D’ailleurs, ce sont de fort belles épaules, blanches, grasses, provoquantes. Les regards d’un gouvernement ont passé sur elles en leur donnant plus de finesse, comme ces dalles que les pieds de la foule polissent à la longue.
Si j’étais le mari ou l’amant, j’aimerais mieux aller baiser le bouton de cristal du cabinet d’un ministre, usé par la main des solliciteurs, que d’effleurer des lèvres ces épaules sur lesquelles a passé le souffle chaud du tout Paris galant. Lorsqu’on songe aux mille désirs qui ont frissonné autour d’elles, on se demande de quelle argile la nature a dû les pétrir pour qu’elles ne soient pas rongées et émiettées, comme ces nudités de statues, exposées au grand air des jardins, et dont les vents ont mangé les contours.

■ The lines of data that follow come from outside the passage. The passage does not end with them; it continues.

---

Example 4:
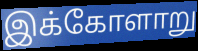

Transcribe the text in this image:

இக்கோளாறு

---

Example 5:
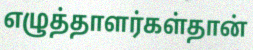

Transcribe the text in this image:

எழுத்தாளர்கள்தான்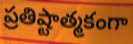
ప్రతిష్టాత్మకంగాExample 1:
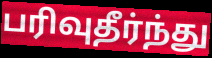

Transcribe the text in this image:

பரிவுதீர்ந்து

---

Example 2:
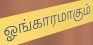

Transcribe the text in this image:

ஓங்காரமாகும்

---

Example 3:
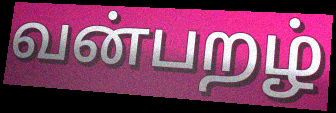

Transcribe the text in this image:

வன்பறழ்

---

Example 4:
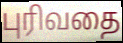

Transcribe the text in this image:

புரிவதை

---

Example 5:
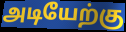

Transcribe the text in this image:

அடியேற்குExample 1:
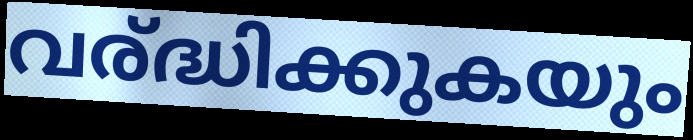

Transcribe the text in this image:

വര്ദ്ധിക്കുകയും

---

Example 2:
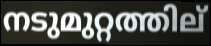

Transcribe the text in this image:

നടുമുറ്റത്തില്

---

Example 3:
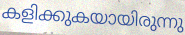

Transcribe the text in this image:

കളിക്കുകയായിരുന്നു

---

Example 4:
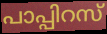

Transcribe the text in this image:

പാപ്പിറസ്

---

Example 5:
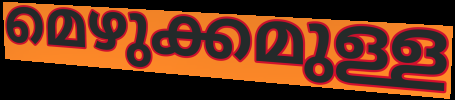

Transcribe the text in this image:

മെഴുക്കമുള്ള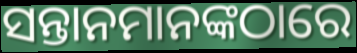
ସନ୍ତାନମାନଙ୍କଠାରେ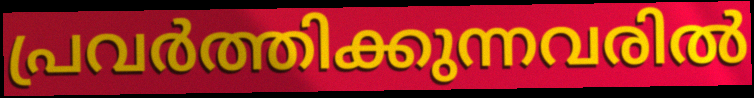
പ്രവർത്തിക്കുന്നവരിൽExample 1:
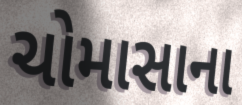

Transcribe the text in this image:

ચોમાસાના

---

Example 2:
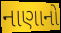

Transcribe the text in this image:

નાણાનો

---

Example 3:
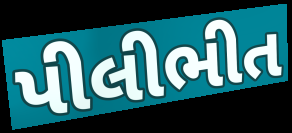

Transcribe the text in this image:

પીલીભીત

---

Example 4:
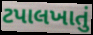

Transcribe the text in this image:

ટપાલખાતું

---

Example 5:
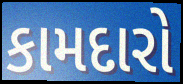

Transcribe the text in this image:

કામદારો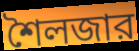
শৈলজারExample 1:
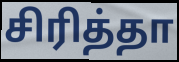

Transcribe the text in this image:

சிரித்தா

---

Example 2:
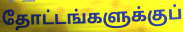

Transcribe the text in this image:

தோட்டங்களுக்குப்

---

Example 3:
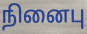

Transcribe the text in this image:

நினைபு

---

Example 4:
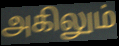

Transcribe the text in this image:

அகிலும்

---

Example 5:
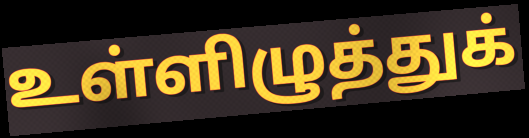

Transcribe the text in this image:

உள்ளிழுத்துக்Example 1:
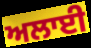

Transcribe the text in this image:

ਅਲਾਈ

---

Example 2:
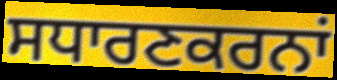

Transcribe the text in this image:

ਸਧਾਰਣਕਰਨਾਂ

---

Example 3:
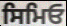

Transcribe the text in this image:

ਸਿਮਿਓ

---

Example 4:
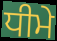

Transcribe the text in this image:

ਧੀਮੇ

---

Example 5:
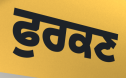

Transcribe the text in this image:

ਫੁਰਕਣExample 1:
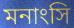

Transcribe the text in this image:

মনাংসি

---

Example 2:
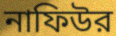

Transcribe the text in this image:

নাফিউর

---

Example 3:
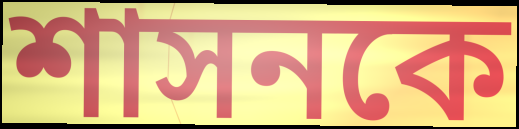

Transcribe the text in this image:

La marquise a mis sa pudeur autre part. Elle a fait de ses épaules une institution. Et comme elle a combattu pour le gouvernement de son choix ! Toujours sur la brèche, partout à la fois, aux Tuileries, chez les ministres, dans les ambassades, chez les simples millionnaires, ramenant les indécis à coups de sourires, étayant le trône de ses seins d’albâtre, montrant dans les jours de danger des petits coins cachés et délicieux, plus persuasifs que des arguments d’orateurs, plus décisifs que des épées de soldats, et menaçant, pour enlever un vote, de rogner ses chemisettes jusqu’à ce que les plus farouches membres de l’opposition se déclarent convaincus !
Toujours les épaules de la marquise sont restées entières et victorieuses. Elles ont porté un monde, sans qu’une ride vint en fêler le marbre blanc.


IV


Cette après-midi, au sortir des mains de Julie, la marquise, vêtue d’une délicieuse toilette polonaise, est allée patiner. Elle patine adorablement.
Il faisait, au bois, un froid de loup, une bise qui piquait le nez et les lèvres de ces dames, comme si le vent leur eût soufflé du sable fin au visage. La marquise riait, cela l’amusait d’avoir froid. Elle allait, de temps à autre, chauffer ses pieds aux brasiers allumés sur les bords du petit lac. Puis elle rentrait dans l’air glacé, filant comme une hirondelle qui rase le sol.
Ah ! quelle bonne partie, et comme c’est heureux que le dégel ne soit pas encore venu ! La marquise pourra patiner toute la semaine.
En revenant, la marquise a vu, dans une contre-allée des Champs-Élysées, une pauvresse grelottant au pied d’un arbre, à demi morte de froid.
— La malheureuse ! a-t-elle murmuré d’une voix fâchée.
Et comme la voiture filait trop vite, la marquise, ne pouvant trouver sa bourse, a jeté son bouquet à la pauvresse, un bouquet de lilas blancs qui valait bien cinq louis.